Provided text —

---*---

Applies engineering knowledge to design and development work to contribute towards a comprehensive logging, monitoring, and alerting solution to provide feedback and system health of the company’s 5G cloud infrastructure. This position will serve as a key contributor as a LMA Engineer responsible for platform alerting for Network Cloud Software Releases and Cloud Platform Organization to ensure proper response to cluster and server issues.
Key Roles and Responsibilities:
Develop and leverage Logging, Monitoring, Alerting tools such as Nagios, Alertmanager, Alerta, Kibana, Grafana, Elasticsearch, and Prometheus
Collaborate to gather and review software requirements/user stories, provide estimates, create software design specifications and collaborate with engineers/architects to assess and test hardware and software interactions.

---*---

Listed records —
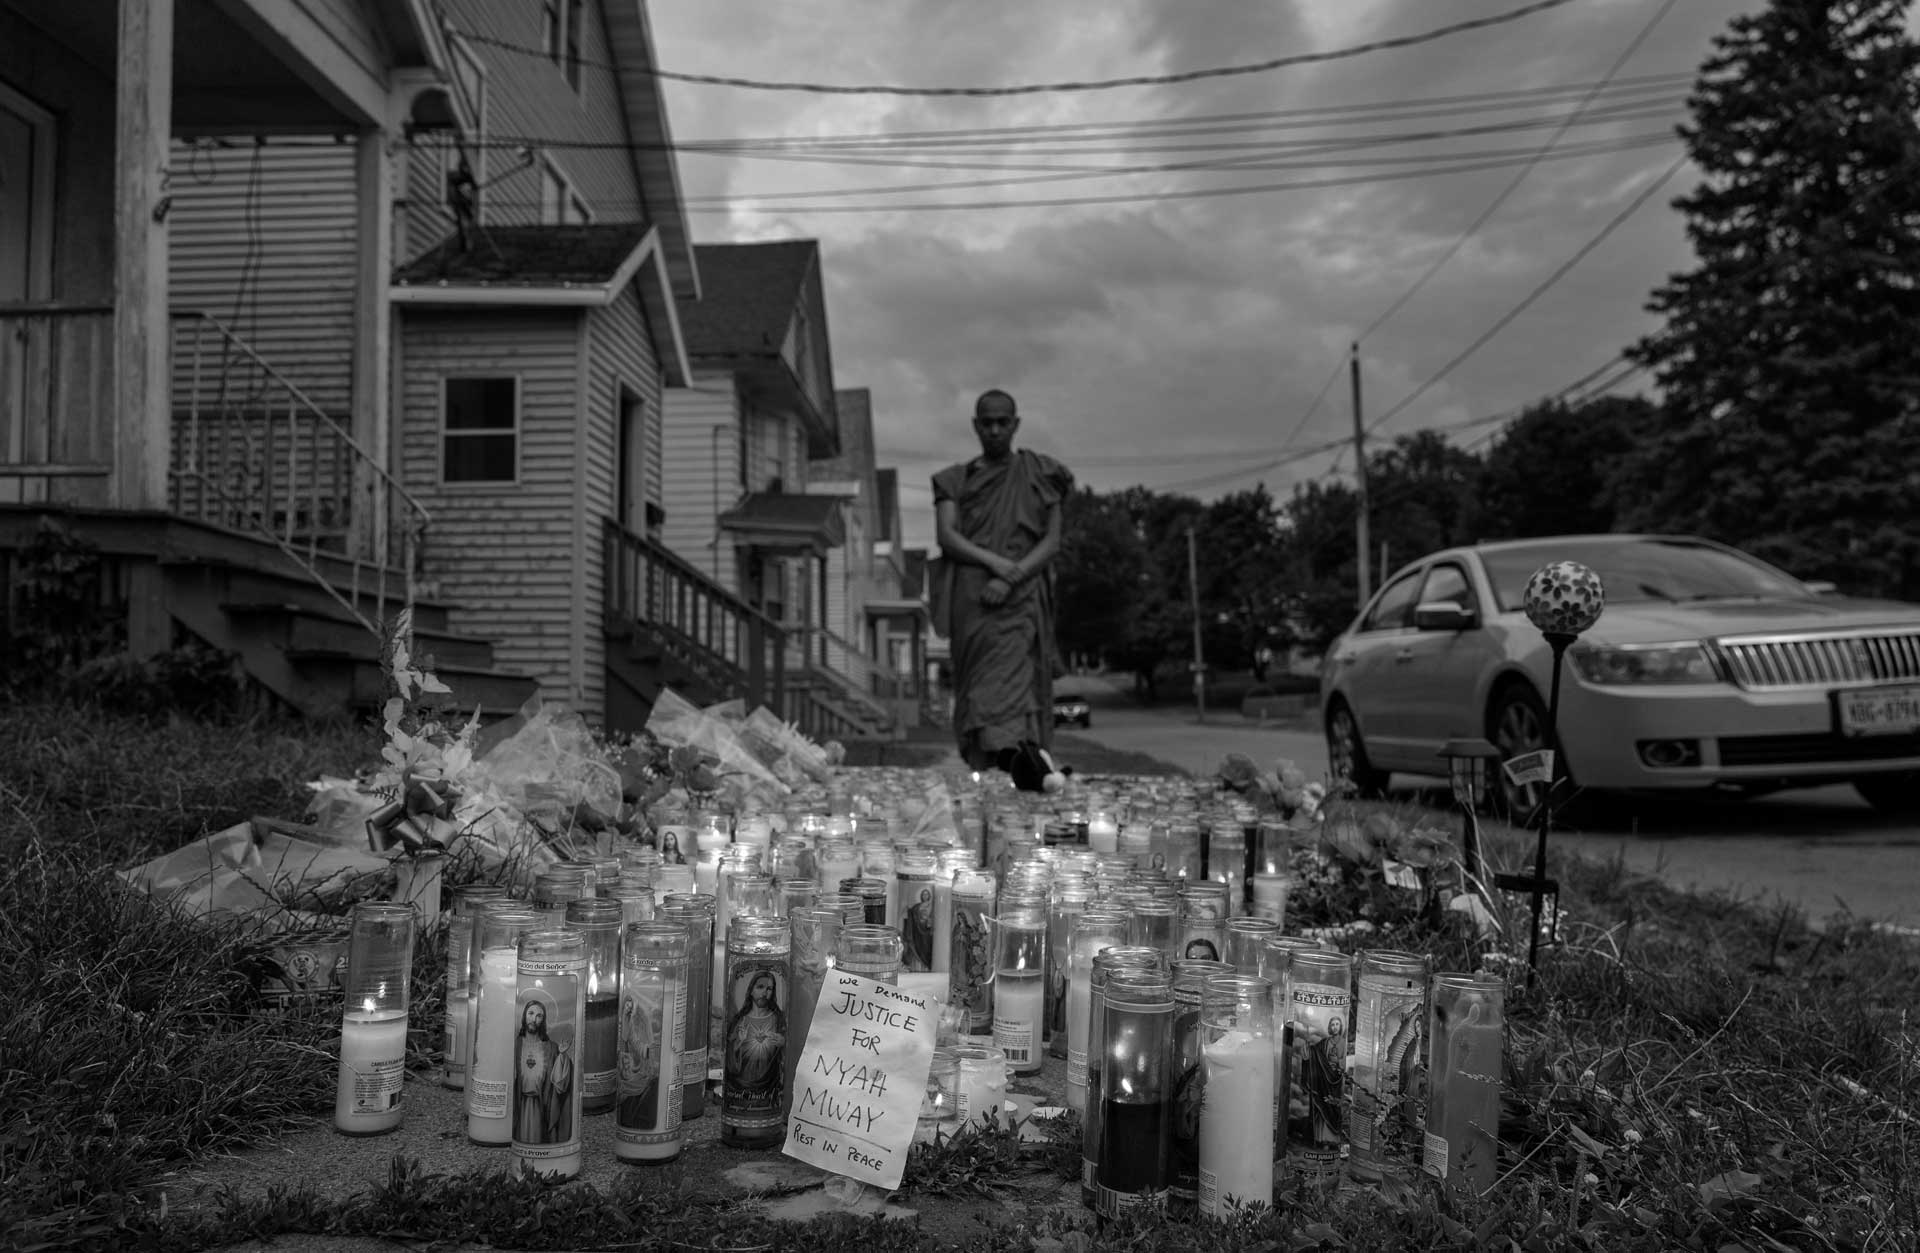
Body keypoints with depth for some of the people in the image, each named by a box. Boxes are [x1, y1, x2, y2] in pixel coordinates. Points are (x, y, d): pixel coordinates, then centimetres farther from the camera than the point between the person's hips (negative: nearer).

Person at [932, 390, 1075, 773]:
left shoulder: (1039, 474, 12)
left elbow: (1052, 541, 3)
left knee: (1009, 686, -18)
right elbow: (946, 536, 1)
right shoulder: (955, 480, 16)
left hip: (1018, 599, -2)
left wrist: (1010, 580, -13)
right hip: (970, 600, 2)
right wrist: (997, 562, -16)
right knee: (977, 689, -4)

---*---

Required actions —
**A)** Which logging, monitoring, and alerting tools does the LMA engineer job description name?
**B)** Carry on writing the LMA engineer job description, picking up after its final sentence.

Answers for the exercise —
**A)** Nagios, Alertmanager, Alerta, Kibana, Grafana, Elasticsearch, Prometheus

**B)**
Contribute and develop monitoring and logging alerts to ensure system level health
Create and execute automated test plans/strategies utilizing business requirements and collaborate with engineers/architects, clients, etc. to validate test environments, test data and test results, design and implement code fixes, validate outcomes against expected results and produce associated reporting. In addition to Unit Test, responsibilities may include dynamic application security testing, interface testing, integration testing, end-to-end testing and/or user acceptance testing. Supports applications and solves configuration and environment issues. Supports the software deployment process
Participate in open source development and productizing of emerging and existing technologies
Leverage CICD pipelines to validate and exercise new code
Execute software deployment flows manually and develop resulting workflows in automation
Debug environmental and deployment issues in Cloud Stacks including within Jenkins, Kubernetes, Docker, and Kubernetes workloads
Develop Kubernetes declarative intent for software lifecycle management
Provide Tier 5 support for Production Operations on issues impacting tenant experience and functionality
Knowledge and skills:
Experience in LMA tooling (Kibana, Graphana, Elasticsearch, Prometheus, Nagios, Alertmanager)
Experience in Kubernetes, Kubernetes architecture, Docker
Experience with Deployment manifests
Intermediate or expertise competancy in Python
Expertise in Helm or similar experience with lifecycle managers for kubernetes workloads
Kubernetes package manager, template deployment and lifecycle
Golang experience
Knowledge of Ansible and salt
Proven Open Source development
OpenStack, Ceph, and baremetal awareness
Proven knowledge of and experience in DevSecOps, Scrum, and Agile
Education: Preferred Bachelors of Science degree in Computer Engineering, Computer Science, Applied Science, Electrical Engineering, or Math; Developer nanodegree; or equivalent experience.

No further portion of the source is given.